De l’aventure des "Cahiers jaunes" sous influence d’Henri Langlois, jusqu’à "Pierrot le fou", Godard est, avec Truffaut, le pivot du groupe de cinéastes qui forme la Nouvelle Vague. Entre complicité, emprunts, disputes, influences, ils incarnent, Godard en tête, un moment décisif de l’histoire du cinéma dont l’énergie circulera un peu partout dans le monde, en Italie, en Europe de l’Est, aux USA, en Amérique latine, et même en Asie.

Godard, biographie

Co-auteur avec Serge Toubiana de la biographie de François Truffaut, Antoine de Baecque, historien et critique de cinéma, scrute, dans cette biographie très documentée, la vie d’un cinéaste totalement rétif à l’exercice biographique et qui n’a, d’ailleurs, pas collaboré à l’ouvrage. Entremêlant l’analyse de ses origines familiales, ses relations avec les femmes avec ses méthodes de travail, sa trajectoire de cinéaste et son rapport à la célébrité ou à la politique, cette biographie captivante est la première du genre en français et fait suite à deux entreprises du même genre, écrites et publiées en anglais. Article de Libération - Cannes 2014

Correspondance

Etablie par Gilles Jacob, cette monumentale correspondance trouve son sommet dans le violent échange de lettres qui oppose, en 1973, l’auteur des "400 coups" à celui de "La Chinoise". C’est Godard, en pleine période Mao, qui ouvre le feu, reprochant à Truffaut, au moment de la sortie de "La nuit américaine", son manque absolu de cohérence entre sa vie privée et ses films. Le même Truffaut, blessé par la violence de la lettre, répond à son ancien ami et camarade des "Cahiers du cinéma" de manière brillante et cinglante allant même jusqu’à évoquer « son comportement de merde sur un socle ». Après la mort de François Truffaut en 1984, Godard fera une sorte de mea culpa mélancolique, allant jusqu’à postfacer cette "Correspondance".

Mean Streets

En apparence, aucune allusion directe à Godard dans le "Mean Streets" que Scorsese réalise en 1973. Pourtant, sans les films de Godard des années 60, largement diffusés à New York et dans les grandes villes américaines, jamais sans doute Scorsese et ses amis du Nouvel Hollywood n’auraient eu l’énergie de passer à l’acte sur un mode aussi personnel.
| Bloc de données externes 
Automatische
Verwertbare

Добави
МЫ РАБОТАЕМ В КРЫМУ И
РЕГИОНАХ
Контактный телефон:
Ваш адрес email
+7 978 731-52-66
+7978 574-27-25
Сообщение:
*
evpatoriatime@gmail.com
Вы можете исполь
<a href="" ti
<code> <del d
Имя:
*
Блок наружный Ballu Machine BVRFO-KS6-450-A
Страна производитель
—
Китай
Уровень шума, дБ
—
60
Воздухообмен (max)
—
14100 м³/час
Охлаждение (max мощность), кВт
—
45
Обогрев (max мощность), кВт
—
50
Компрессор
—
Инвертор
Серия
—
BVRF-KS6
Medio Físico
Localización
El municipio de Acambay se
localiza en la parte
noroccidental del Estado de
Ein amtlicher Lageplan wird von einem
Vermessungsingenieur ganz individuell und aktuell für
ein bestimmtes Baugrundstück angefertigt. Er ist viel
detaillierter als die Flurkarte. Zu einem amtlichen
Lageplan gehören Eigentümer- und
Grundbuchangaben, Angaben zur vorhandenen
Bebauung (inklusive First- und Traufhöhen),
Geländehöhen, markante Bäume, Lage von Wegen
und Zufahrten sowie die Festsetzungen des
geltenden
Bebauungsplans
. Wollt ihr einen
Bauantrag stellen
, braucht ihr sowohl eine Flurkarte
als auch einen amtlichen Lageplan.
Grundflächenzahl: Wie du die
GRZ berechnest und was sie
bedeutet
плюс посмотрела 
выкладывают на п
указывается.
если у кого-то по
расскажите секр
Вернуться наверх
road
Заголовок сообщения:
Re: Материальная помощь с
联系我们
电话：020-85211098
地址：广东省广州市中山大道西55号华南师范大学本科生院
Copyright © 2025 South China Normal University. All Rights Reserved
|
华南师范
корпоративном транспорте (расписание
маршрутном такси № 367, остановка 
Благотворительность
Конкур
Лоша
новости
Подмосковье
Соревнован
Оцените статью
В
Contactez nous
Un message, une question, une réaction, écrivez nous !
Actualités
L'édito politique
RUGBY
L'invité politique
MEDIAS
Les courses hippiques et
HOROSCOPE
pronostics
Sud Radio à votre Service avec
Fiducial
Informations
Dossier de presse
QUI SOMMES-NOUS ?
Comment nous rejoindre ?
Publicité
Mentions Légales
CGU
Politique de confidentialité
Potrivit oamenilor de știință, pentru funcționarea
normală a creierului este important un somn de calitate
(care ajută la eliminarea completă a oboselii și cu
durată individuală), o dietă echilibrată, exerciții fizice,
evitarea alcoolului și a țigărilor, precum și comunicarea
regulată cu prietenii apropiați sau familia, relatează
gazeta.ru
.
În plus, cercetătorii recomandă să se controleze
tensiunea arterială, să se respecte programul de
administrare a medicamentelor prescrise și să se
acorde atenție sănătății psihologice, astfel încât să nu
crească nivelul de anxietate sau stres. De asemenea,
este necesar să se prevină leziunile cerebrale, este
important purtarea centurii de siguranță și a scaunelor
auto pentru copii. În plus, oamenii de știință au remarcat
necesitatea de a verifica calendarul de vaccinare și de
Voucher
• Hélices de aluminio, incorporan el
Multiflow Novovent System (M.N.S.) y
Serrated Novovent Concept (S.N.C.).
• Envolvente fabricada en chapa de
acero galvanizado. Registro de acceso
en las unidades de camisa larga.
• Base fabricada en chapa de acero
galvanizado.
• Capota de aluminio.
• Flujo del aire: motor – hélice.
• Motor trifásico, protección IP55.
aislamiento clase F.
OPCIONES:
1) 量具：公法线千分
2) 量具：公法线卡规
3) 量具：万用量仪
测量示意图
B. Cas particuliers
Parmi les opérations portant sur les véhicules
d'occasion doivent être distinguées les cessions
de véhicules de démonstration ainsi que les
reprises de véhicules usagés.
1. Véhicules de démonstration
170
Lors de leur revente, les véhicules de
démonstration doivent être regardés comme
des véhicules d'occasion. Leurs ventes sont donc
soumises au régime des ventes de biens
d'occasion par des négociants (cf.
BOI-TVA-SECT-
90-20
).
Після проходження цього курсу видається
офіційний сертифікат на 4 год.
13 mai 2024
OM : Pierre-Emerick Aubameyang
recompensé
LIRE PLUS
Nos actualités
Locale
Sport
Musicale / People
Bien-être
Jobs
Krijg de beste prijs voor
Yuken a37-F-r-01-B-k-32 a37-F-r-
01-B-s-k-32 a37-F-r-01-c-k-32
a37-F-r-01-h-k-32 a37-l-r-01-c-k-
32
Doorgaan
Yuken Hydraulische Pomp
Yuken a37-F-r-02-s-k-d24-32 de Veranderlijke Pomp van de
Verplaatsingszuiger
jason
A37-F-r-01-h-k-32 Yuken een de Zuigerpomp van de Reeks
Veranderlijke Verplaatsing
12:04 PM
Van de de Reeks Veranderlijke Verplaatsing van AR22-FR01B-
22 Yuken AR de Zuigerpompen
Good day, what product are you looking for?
On peut d’ailleurs voir dans le personnage interprété par De Niro, qui débute véritablement dans "Mean Streets", une sorte de résurgence du Belmondo d’"A bout de souffle". L’influence de Godard sur le cinéma américain demeurera très vive jusqu’à Quentin Tarantino qui baptisera sa société de production "A Band Apart", en hommage direct au film du maître.